First and foremost, a huissier is a lawyer– a fully trained attorney who has chosen a specific career track in a specialized field.  In civil law jurisdictions, lawyers don’t just choose between transactional and trial work or between criminal and civil.  Very early in their career progression (perhaps even while in law school), they’re tracked.  Some become administrators, some transactional attorneys, trial lawyers– even judges– very soon after law school… and some choose the huissier track.  Depending on the country, huissiers may have a statutory monopoly on service of process functions, the drafting of conveyances & deeds, and the execution of judgments (think seizures, like walking into a bank and pulling all the money out of a losing defendant’s account).

If an American lawyer can directly hire one of these folks to serve, then we aren’t always subject to the luck of the draw.  It’s usually all up to us.

  • In the Netherlands, we can avoid the erroneous application of an EU requirement that ALL pleadings be translated into Dutch (they don’t necessarily have to be).
  • We can actually communicate with the person serving process to ask that they not serve a dissolution action on a respondent by handing the documents to the petitioner’s teenage son (this actually happened… “um, Mom, are you and Dad getting a divorce?”).
  • Fortunately, service by huissier is not substantially more costly than going through a Central Authority.  In many cases, it is my primary recommendation, and in some cases, my only recommendation.
They're definitely not this creepy guy.
They’re definitely not this creepy guy.

Don’t let the fancy titles fool you– these folks are just lawyers, like you and me.  And for the most part, they are incredibly gracious, cordial, and professional.

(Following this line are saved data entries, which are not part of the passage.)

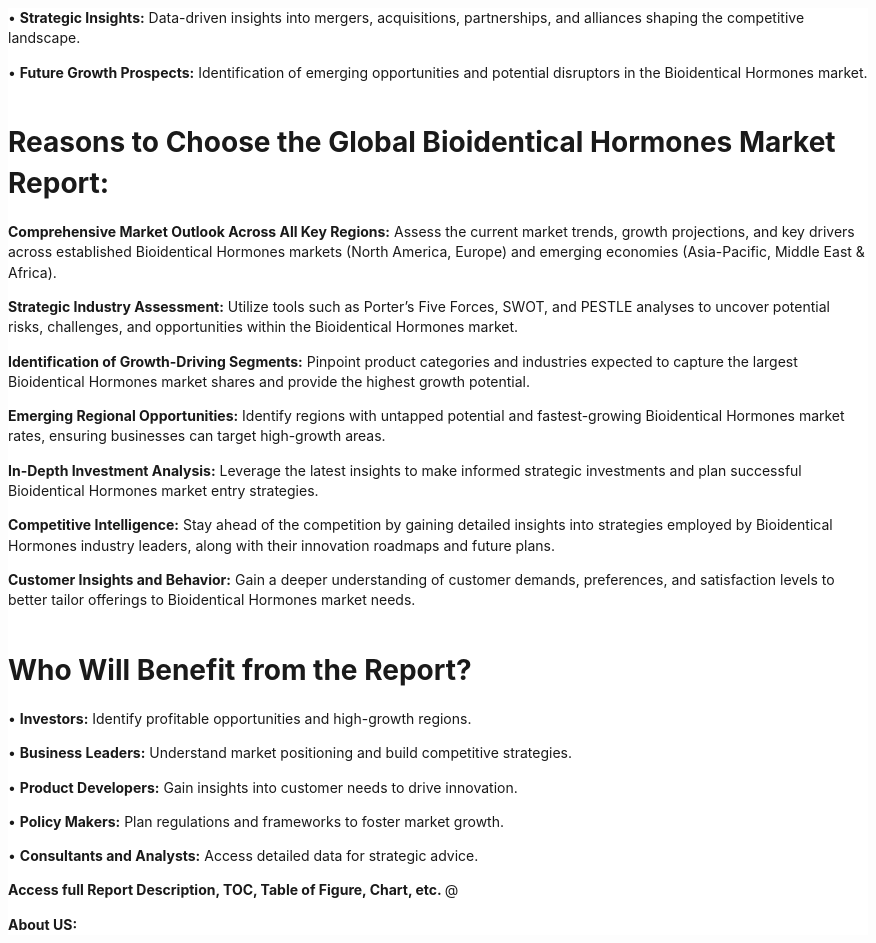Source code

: • <strong>Strategic Insights:</strong> Data-driven insights into mergers, acquisitions, partnerships, and alliances shaping the competitive landscape.

• <strong>Future Growth Prospects:</strong> Identification of emerging opportunities and potential disruptors in the Bioidentical Hormones market.

# <strong>Reasons to Choose the Global Bioidentical Hormones Market Report:</strong>

<strong>Comprehensive Market Outlook Across All Key Regions:</strong>
Assess the current market trends, growth projections, and key drivers across established Bioidentical Hormones markets (North America, Europe) and emerging economies (Asia-Pacific, Middle East & Africa).

<strong>Strategic Industry Assessment:</strong>
Utilize tools such as Porter’s Five Forces, SWOT, and PESTLE analyses to uncover potential risks, challenges, and opportunities within the Bioidentical Hormones market.

<strong>Identification of Growth-Driving Segments:</strong>
Pinpoint product categories and industries expected to capture the largest Bioidentical Hormones market shares and provide the highest growth potential.

<strong>Emerging Regional Opportunities:</strong>
Identify regions with untapped potential and fastest-growing Bioidentical Hormones market rates, ensuring businesses can target high-growth areas.

<strong>In-Depth Investment Analysis:</strong>
Leverage the latest insights to make informed strategic investments and plan successful Bioidentical Hormones market entry strategies.

<strong>Competitive Intelligence:</strong>
Stay ahead of the competition by gaining detailed insights into strategies employed by Bioidentical Hormones industry leaders, along with their innovation roadmaps and future plans.

<strong>Customer Insights and Behavior:</strong>
Gain a deeper understanding of customer demands, preferences, and satisfaction levels to better tailor offerings to Bioidentical Hormones market needs.

# <strong>Who Will Benefit from the Report?</strong>

• <strong>Investors:</strong> Identify profitable opportunities and high-growth regions.

• <strong>Business Leaders:</strong> Understand market positioning and build competitive strategies.

• <strong>Product Developers:</strong> Gain insights into customer needs to drive innovation.

• <strong>Policy Makers:</strong> Plan regulations and frameworks to foster market growth.

• <strong>Consultants and Analysts:</strong> Access detailed data for strategic advice.
</ul>
<strong>Access full Report Description, TOC, Table of Figure, Chart, etc. </strong>@  <a href= style=color:#0000ff;></a></font>

<strong><strong>About US</strong>:</strong>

* Germany, Austria, and German-speaking Switzerland likewise use deurwaarders (in francophone Switzerland… huissiers), but those countries object to Article 10 entirely, so discussion here omits them.  I include Austria in the Article 10 objection on an anticipatory basis– the HSC hasn’t entered force there yet, but I am 99.44% certain the Austrians will join their closest neighbors in objecting to Article 10.

  • Pacta sunt servanda

    I may have mentioned it before, but in your footnote the German-language name for huissier you mention is “deurwaarder” (which is a profession in the Netherlands distinct from a “gerechtsdeurwaarder”; e.g. a taxation deurwaarder working with the national tax office to get late payments in, but who is not court appointed and thus can not serve process etc).

    The german word however must be different (the “aa” is clearly non-German and the word “deur” doesn’t exist). I guess the word in German is Gerichtsvollzieher (De/AT) or Betreibungsbeamter (Swiss).

  • TJF

    One reason to consider preferring the main channel (i.e. the central authority) even when alterntive channels are available is that US courts are very reluctant to look behind a central authority’s certificate of service. Formally the certificate is prima facie evidence, but in practice I think it treated as nearly conclusive. Also, it’s cheaper, but on the other hand slower. Clearly if there’s a need for speed in a particular case the huissier is preferable.

    • Speed and *control*– at least, if you have a relationship with a bailiff who you trust. In Belgium and the Netherlands, 10(b) service can be done without a translation, but it requires a bailiff who will serve the docs in English only.

      If you run an Article 5 request through the Central Authority, they will just hand off to a bailiff who might insist on it, erroneously believing that the EU requirement for translation applies to serving *U.S.* process.